---------- Extracted records ----------

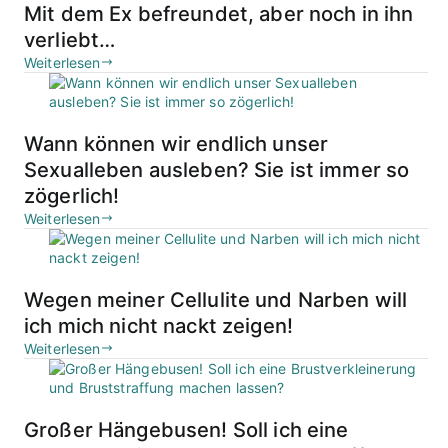
Mit dem Ex befreundet, aber noch in ihn
verliebt…
Weiterlesen
Wann können wir endlich unser
Sexualleben ausleben? Sie ist immer so
zögerlich!
Weiterlesen
Wegen meiner Cellulite und Narben will
ich mich nicht nackt zeigen!
Weiterlesen
Großer Hängebusen! Soll ich eine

----------

- [Task description] Put the text read from the pictures in all the items above into a Markdown table with the columns Row and Text, one line per row, numbered in order and with blank lines left out. Leave the pictures themselves out of the answer.

- [Exercise output]
| Row | Text |
|---|---|
| 1 | Mit dem Ex befreundet, aber noch in ihn |
| 2 | verliebt… |
| 3 | Weiterlesen |
| 4 | Wann können wir endlich unser |
| 5 | Sexualleben ausleben? Sie ist immer so |
| 6 | zögerlich! |
| 7 | Weiterlesen |
| 8 | Wegen meiner Cellulite und Narben will |
| 9 | ich mich nicht nackt zeigen! |
| 10 | Weiterlesen |
| 11 | Großer Hängebusen! Soll ich eine |